- **Page**
════

EPA Foregoes Requiring Financial Assurances from the Chemical, Power, Petroleum, and Coal Products Industries
On December 2, 2020, EPA published its final decision declining to impose financial assurance requirements under section 108(b) of the Comprehensive Environmental Response, Compensation, and Liability Act (CERCLA) for several industries: chemical manufacturing; power generation, transmission, and distribution; petroleum manufacturing; and coal products manufacturing.
An alternative decision by the Agency would have imposed financial assurance requirements on companies in these sectors through, for instance, letters of credit, surety bonds, insurance, and/or trust funds. Such requirements would have been prospective assurance (rather than in response to past spills or discharges) to ensure available funds if their operations were to incur hazardous substance response costs under CERCLA.

════

- **Data**
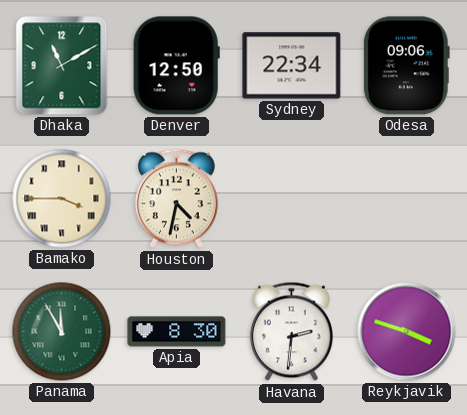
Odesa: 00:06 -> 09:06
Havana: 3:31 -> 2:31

════

- **Aim of the exercise**
Continue the piece on EPA's financial assurance decision, picking up after its last sentence. The lines have nothing to do with this.

- **Solved problem**
- EPA declined to impose new financial assurance obligations on the reviewed energy-related and chemical manufacturing industries. In its final rule, “[EPA] concluded that facilities in these three industries operating under a modern regulatory framework do not present a level of risk that warrants financial responsibility requirements under CERCLA section 108(b)." 85 Fed. Reg. 77384, 77384 (Dec. 2, 2020).
- No impact on enforcement. This rulemaking does not change other aspects of CERCLA, such as provisions that authorize EPA to pursue relief from potentially responsible parties in response to releases or substantial threats of release of hazardous substances. EPA retains its “authority to take a response or enforcement action under CERCLA with respect to any particular facility or industry.” Id.
- The rulemaking is final but legal challenges or other efforts to reverse this decision are likely.
Section 108(b) of CERCLA authorizes EPA to require owners and operators of classes of facilities to establish and maintain evidence of financial responsibility “consistent with the degree and duration of risk associated with the production, transportation, treatment, storage, or disposal of hazardous substances.” 42 U.S.C. § 9608(b). EPA may set the amount of financial assurance based on the payment experience of the Superfund.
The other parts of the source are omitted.